The US-CERT is going to have to convince companies that they can benefit by disclosing information. This will not be easy. Regulations will not be enough. It will require the US-CERT to build trust with corporations. It will also require them to build trust with the user base. Home users will have to be convinced that their privacy will not be compromised by reporting an incident. THAT's going to take a huge PR campaign.

This is why it hasn't been done yet. If it were possible through cooperation or cajoling, some company would have already sprung up to create this resource and made a handsome profit from it. The privacy concerns are crucial to the success of this endeavor. Imagine being a company like Pepsi that finds out Coke was hacked or taken down by the latest mass-mailing worm. Do you think they wouldn't make a grand marketing campaign out of that? Not to mention the possibility of corporate espionage during that juicy time when they are down and ripe for an alternate method of attack.

And the reporting process itself has to be carefully reviewed.
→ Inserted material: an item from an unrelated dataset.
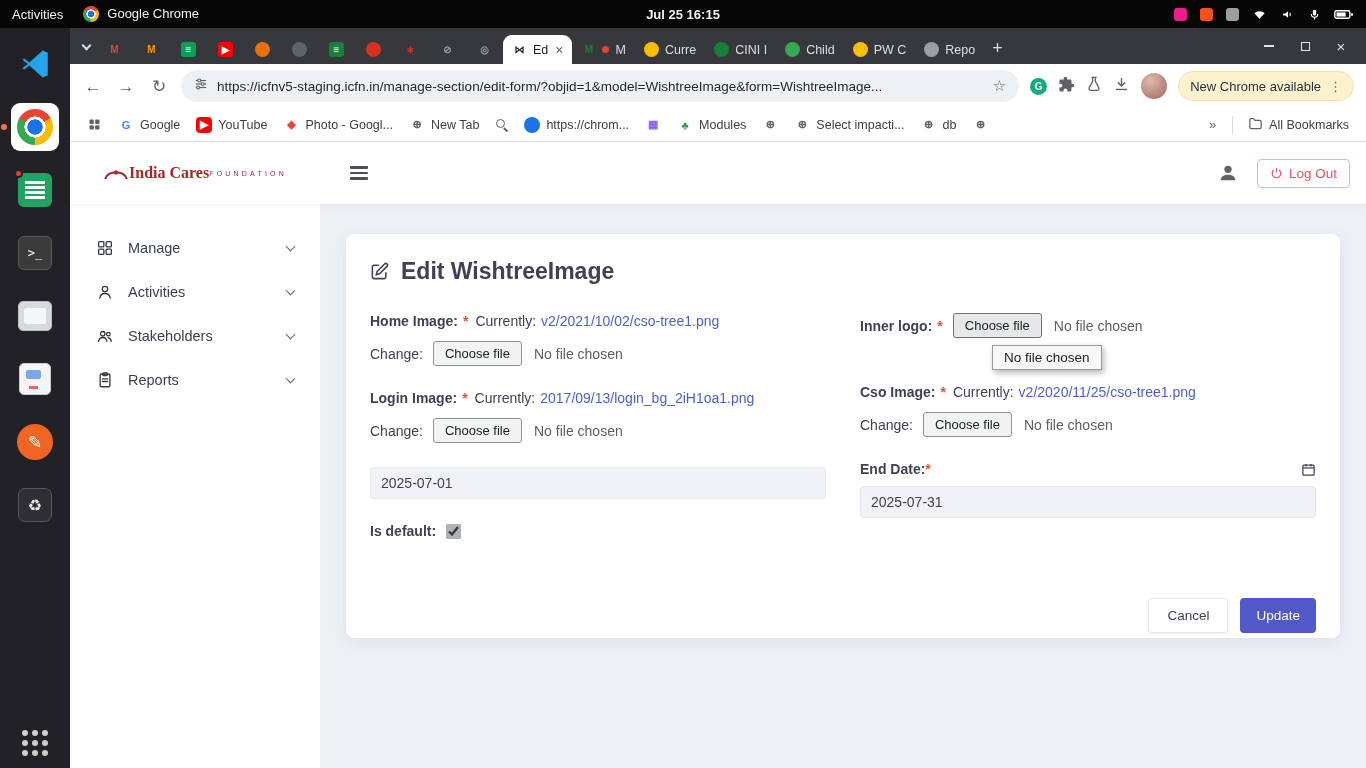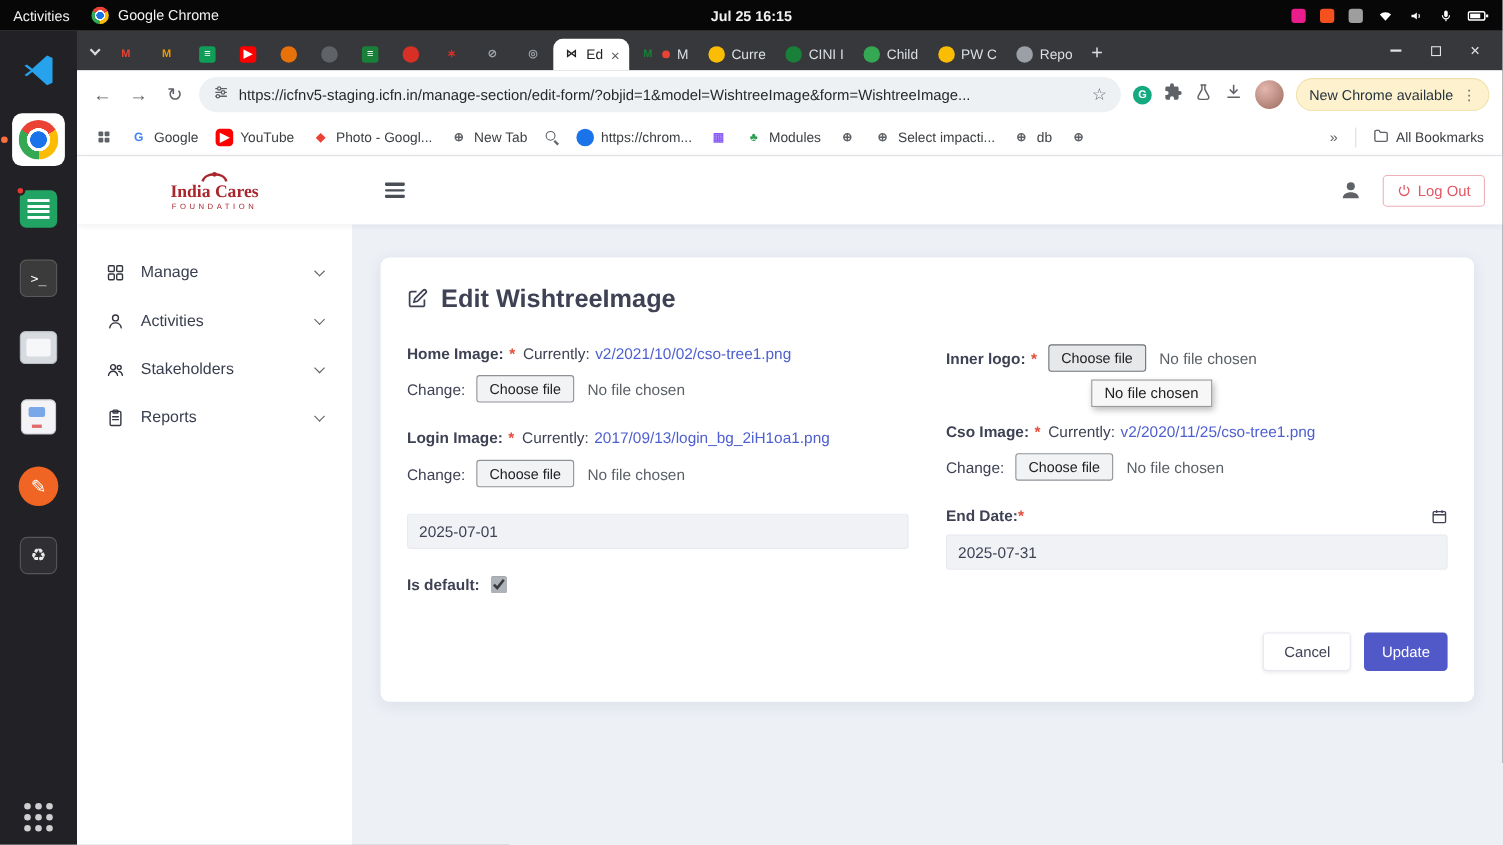"India Cares" .brandbox { flex-direction: column -> none }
The military CERTs can be assured that if an admin reports an incident, there is one. Imagine the embarassment of the US-CERT if it was duped into action by bogus reports. They could easily be swamped with calls from people reporting that they found Jdbgmgr.exe on their "infected" computers. And if there was a hoax like that circulating at the same time as a *real* worm, people trying to report the real worm might not be able to get through to report it.

Still, it's a first step in the right direction. Hopefully, they take enough steps in the same direction to make the US-CERT effective and useful.

Oh...and if you do follow the link at the top and read the article... The worm that caused the creation of CERT that they're talking about is the Robert Morris worm.

On November 2, 1988, Robert Morris, Jr., a graduate student in Computer Science at Cornell, wrote an experimental, self-replicating, self-propagating program called a worm and injected it into the Internet. ... The program took advantage of a hole in the debug mode of the Unix sendmail program, which runs on a system and waits for other systems to connect to it and give it email, and a hole in the finger daemon fingerd, which serves finger requests.

It was not the first worm, but it was the first one that garnered such widespread media attention. For a history of worms see the NCSU site.